A Midwest Transplant Network spokeswoman said the Medicare guidelines were in place with the thinking that if a patient was on dialysis, that person would be considered disabled. But if a patient had received a transplant three years ago, that line of thinking goes, then the person was probably able to go back to work and get insurance coverage. She said the Midwest Transplant Network did not have an official opinion on the on the issue.
I’m not so sure a person who has received a transplant could fall in such black-and-white categories. If you’ve had a transplant, that could mean you have other serious health issues. And would an insurance company cover such an expensive pre-existing condition? I just don’t know.

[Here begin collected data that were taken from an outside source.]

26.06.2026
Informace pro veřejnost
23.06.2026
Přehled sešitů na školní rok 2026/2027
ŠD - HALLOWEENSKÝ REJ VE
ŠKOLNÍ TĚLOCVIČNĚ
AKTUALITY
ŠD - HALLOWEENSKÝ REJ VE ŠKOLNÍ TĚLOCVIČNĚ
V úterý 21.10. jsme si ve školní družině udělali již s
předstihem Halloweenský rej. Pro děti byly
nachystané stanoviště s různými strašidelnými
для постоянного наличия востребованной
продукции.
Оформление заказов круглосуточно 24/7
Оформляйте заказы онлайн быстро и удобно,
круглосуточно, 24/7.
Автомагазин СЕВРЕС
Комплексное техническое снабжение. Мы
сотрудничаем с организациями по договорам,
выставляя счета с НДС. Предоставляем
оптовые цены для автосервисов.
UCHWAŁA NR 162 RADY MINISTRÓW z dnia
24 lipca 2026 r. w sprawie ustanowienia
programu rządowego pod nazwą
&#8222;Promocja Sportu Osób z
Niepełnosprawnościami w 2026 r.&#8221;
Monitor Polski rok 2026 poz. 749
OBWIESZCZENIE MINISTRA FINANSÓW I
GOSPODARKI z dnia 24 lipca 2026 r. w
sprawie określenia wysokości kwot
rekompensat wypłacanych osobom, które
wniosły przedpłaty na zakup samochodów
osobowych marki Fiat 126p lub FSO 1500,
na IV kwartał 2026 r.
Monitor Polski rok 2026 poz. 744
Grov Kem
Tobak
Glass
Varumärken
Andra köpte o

I’ve read that a lot of people who have had transplants have to cut corners to pay for their immunosuppressive drugs once their Medicare coverage stops, necessitating a new transplant. From what I can gather, Medicare will pay for that person to go on dialysis again and will pay for a second transplant, another practice that is costing Medicare even more.
In 2005, the latest of several federal efforts failed to pass legislation to extend Medicare coverage for those who’ve had kidney transplants. The National Kidney Foundation favors such legislation.
I’m not sure how we all can help Don and other transplant recipients on Medicare. Contacting our federal legislators might help.